No sólo por el disenso, válido, genuino, necesario en ciertos casos, sino por el modo de expresión de esa discrepancia, que tantísimos expresan con fundamento y respeto. No hay problemas con ellos, que piensan distinto a uno y bienvenido sea. El problema, son aquellos y aquella que mientras escribo con preocupación y con tristeza, sé que andan ilusionados, contentos, entusiasmados. Y eso los vuelve detestables para uno que arrastra un sentimiento de pesar por estos momentos.

Desde que me enteré de esta noticia tan dura, hablé con muy poca gente, Cecilia Mendoza  entre ellas. Es una de las personas que uno quiere y respeta: coincide con uno, pero discrepa con cierta adhesión a la señora enferma porque, conociendo la procedencia partidaria de uno, propone, en todo caso, una adhesión menos enfática. Que rescata cosas importantes, que adhiere, a veces; siempre a partir de una mirada crítica.
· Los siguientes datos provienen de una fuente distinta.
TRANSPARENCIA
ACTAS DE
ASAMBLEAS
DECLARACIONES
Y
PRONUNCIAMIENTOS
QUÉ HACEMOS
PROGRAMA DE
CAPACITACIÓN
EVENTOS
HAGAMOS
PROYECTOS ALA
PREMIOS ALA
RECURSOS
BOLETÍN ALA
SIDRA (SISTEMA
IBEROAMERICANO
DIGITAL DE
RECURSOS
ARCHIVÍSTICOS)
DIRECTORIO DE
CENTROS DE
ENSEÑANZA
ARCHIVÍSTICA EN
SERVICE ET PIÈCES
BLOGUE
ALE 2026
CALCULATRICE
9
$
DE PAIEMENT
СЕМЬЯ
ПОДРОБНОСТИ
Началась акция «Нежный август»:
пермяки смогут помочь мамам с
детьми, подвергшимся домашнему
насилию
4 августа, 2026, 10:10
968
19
Anda tan preocupada como yo. Me hizo saber esa preocupación y se preguntó por qué siempre depende todo en nuestra historia de una persona, de la salud, de la supervivencia, del designio de una persona.

Habiéndolo pensado, coincido con Cecilia y me convenzo de que así es. Que no hubiera sido todo como lo fue sin Néstor Kirchner no hubiese sido electo de 2003, o su esposa no lo hubiese sucedido en 2007 y se la hubiera reelegido en 2011.

Que la impronta de ambos decide el momento que se vive y que la expresión de lo que ellos forjaron (que no nació del capricho o para satisfacer sus deseos íntimos) respondió a una tradición ideológica, política muy clara y por ello ha concitado el apoyo de millones. Y el rechazo visceral de otros tantos.

En definitiva, Simón Bolívar acertó cuando esbozaba constituciones con presidentes que tuvieran potestades monárquicas, porque por este pago la mano siempre vino así. Y quizás corresponda que así sea; que no dé lo mismo que gobierne uno o el otro; que no suceda el bochorno de los Estados Unidos, donde se han permitido un presidente proveniente de una minoría, para que todo sea lo mismo, adentro y afuera. O lo que sucede en Europa, en España, particularmente, donde el socialismo le limpió el terreno a los populares para que los dos (con cierto matiz intrascendente) hagan lo mismo.

Por todo eso es que, debo andar más triste que otros tantos domingos, a esta hora, cuando sé que tengo que volver a San Juan, dejado atrás un fin de semana que me resultó especialmente breve.